# Problem to work on:
For the listing below, give the number of lines that hold the string "strong", without anything else.

◆ ◆ ◆ ◆ ◆

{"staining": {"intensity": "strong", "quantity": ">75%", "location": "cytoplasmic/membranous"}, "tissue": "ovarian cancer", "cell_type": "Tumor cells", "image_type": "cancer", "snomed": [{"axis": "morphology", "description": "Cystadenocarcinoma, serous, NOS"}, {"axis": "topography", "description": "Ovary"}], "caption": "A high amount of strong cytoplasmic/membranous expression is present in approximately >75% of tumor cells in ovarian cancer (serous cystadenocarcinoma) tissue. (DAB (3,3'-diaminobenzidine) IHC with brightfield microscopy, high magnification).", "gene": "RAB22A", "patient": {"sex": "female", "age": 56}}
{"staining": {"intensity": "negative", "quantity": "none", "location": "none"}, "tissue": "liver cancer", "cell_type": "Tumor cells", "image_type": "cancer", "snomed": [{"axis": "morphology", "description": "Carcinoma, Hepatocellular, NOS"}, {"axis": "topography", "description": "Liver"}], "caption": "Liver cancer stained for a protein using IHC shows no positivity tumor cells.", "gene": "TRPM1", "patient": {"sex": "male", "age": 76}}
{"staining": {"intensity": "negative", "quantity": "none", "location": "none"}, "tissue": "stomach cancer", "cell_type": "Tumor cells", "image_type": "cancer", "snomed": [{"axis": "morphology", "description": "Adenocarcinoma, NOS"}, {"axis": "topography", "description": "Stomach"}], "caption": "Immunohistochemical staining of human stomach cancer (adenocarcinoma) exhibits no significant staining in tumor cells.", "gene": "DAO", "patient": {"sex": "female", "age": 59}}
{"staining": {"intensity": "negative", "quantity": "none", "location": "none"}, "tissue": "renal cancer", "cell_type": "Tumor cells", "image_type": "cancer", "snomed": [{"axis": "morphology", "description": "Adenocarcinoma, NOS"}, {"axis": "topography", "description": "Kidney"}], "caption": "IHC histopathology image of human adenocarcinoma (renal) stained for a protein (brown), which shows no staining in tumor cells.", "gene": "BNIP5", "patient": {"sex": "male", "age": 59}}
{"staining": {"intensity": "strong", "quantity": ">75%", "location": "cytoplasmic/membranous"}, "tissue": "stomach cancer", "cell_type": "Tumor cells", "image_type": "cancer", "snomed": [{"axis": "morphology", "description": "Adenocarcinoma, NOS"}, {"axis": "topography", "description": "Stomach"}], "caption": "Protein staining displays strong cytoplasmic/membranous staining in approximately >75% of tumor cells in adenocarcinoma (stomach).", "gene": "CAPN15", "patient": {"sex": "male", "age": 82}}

◆ ◆ ◆ ◆ ◆

# The completed task:
2